■ Data extract:
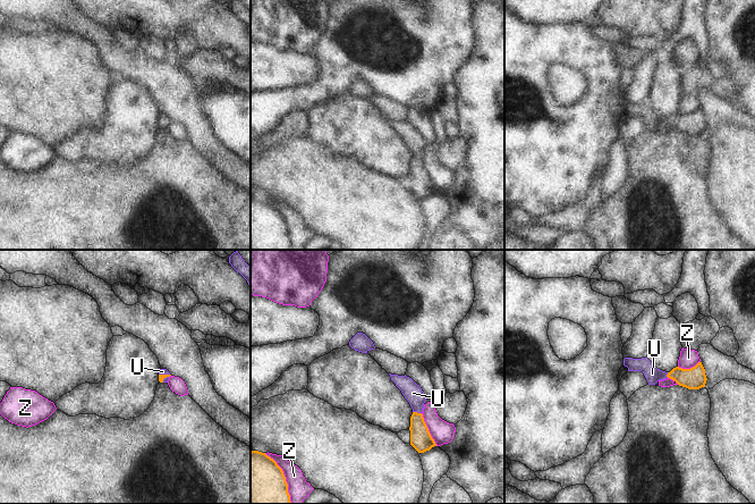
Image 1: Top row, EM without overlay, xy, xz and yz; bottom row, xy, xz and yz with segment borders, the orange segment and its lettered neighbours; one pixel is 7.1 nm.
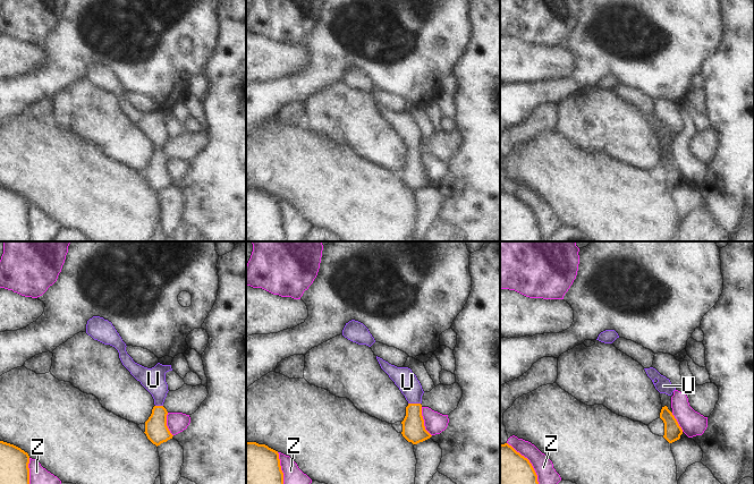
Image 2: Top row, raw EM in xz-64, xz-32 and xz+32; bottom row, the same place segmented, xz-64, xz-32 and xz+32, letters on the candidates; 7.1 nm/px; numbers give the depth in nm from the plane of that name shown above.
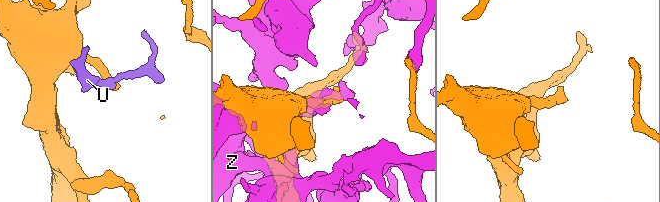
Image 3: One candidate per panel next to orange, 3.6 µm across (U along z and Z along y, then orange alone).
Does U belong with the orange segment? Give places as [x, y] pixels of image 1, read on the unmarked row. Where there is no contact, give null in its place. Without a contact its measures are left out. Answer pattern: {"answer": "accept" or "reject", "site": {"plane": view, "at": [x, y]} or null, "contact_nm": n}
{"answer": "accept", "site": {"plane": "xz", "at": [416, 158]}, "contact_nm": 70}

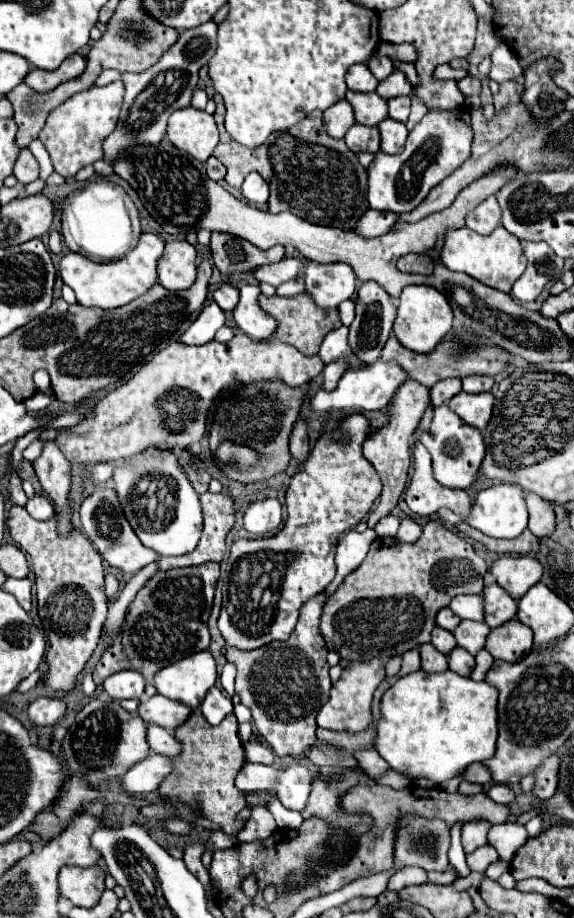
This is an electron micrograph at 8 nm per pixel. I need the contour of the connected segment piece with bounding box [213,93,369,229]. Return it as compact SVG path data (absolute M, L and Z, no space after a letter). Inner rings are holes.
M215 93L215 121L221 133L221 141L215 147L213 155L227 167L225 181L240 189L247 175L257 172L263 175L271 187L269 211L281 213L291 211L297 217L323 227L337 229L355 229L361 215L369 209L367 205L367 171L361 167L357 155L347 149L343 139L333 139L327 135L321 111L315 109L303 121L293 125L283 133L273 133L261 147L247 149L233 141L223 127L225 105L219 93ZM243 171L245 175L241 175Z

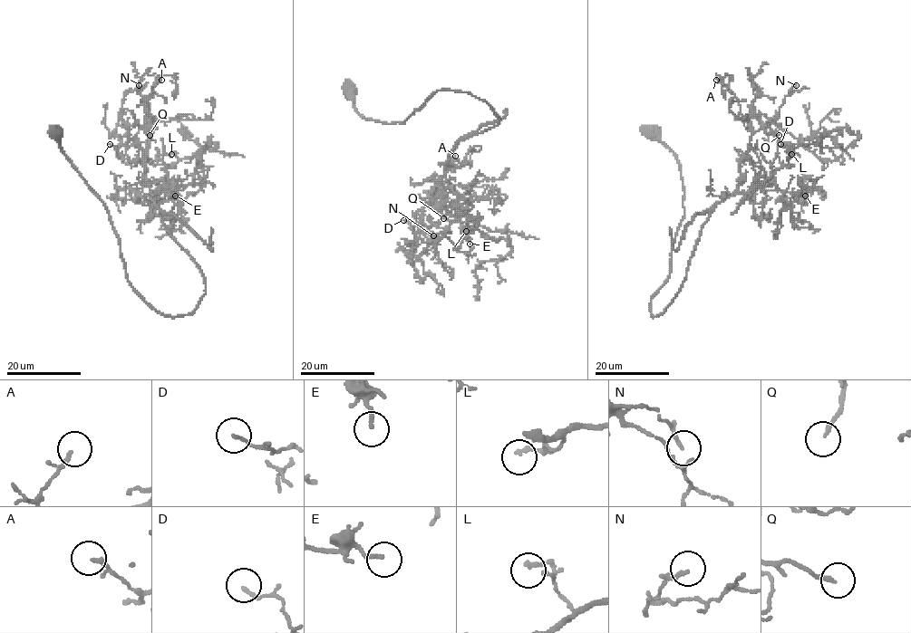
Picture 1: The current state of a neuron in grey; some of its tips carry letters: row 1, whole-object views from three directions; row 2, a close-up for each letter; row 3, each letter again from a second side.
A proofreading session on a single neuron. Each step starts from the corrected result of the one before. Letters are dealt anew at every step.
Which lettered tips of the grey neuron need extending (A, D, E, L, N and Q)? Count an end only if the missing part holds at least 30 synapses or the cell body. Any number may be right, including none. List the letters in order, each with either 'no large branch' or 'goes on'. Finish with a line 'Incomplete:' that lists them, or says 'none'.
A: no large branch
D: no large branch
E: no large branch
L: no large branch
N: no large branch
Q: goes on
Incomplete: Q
==
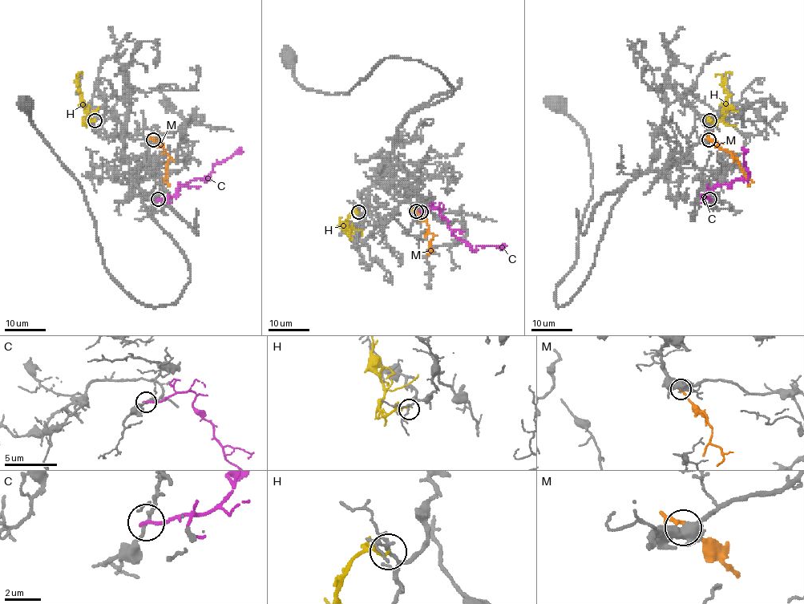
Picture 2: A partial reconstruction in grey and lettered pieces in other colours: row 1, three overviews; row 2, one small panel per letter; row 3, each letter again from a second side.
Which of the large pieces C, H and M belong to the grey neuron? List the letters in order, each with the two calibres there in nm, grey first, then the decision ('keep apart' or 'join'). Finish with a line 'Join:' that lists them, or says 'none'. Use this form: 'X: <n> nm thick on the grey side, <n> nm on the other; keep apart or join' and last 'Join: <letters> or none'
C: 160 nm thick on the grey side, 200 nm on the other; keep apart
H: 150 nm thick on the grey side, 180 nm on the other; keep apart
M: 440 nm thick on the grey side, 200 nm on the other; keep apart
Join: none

■ Exercise aim:
Go through the entries above and copy each line holding the string "panel".

■ Completed task:
Image 3: One candidate per panel next to orange, 3.6 µm across (U along z and Z along y, then orange alone).
Picture 2: A partial reconstruction in grey and lettered pieces in other colours: row 1, three overviews; row 2, one small panel per letter; row 3, each letter again from a second side.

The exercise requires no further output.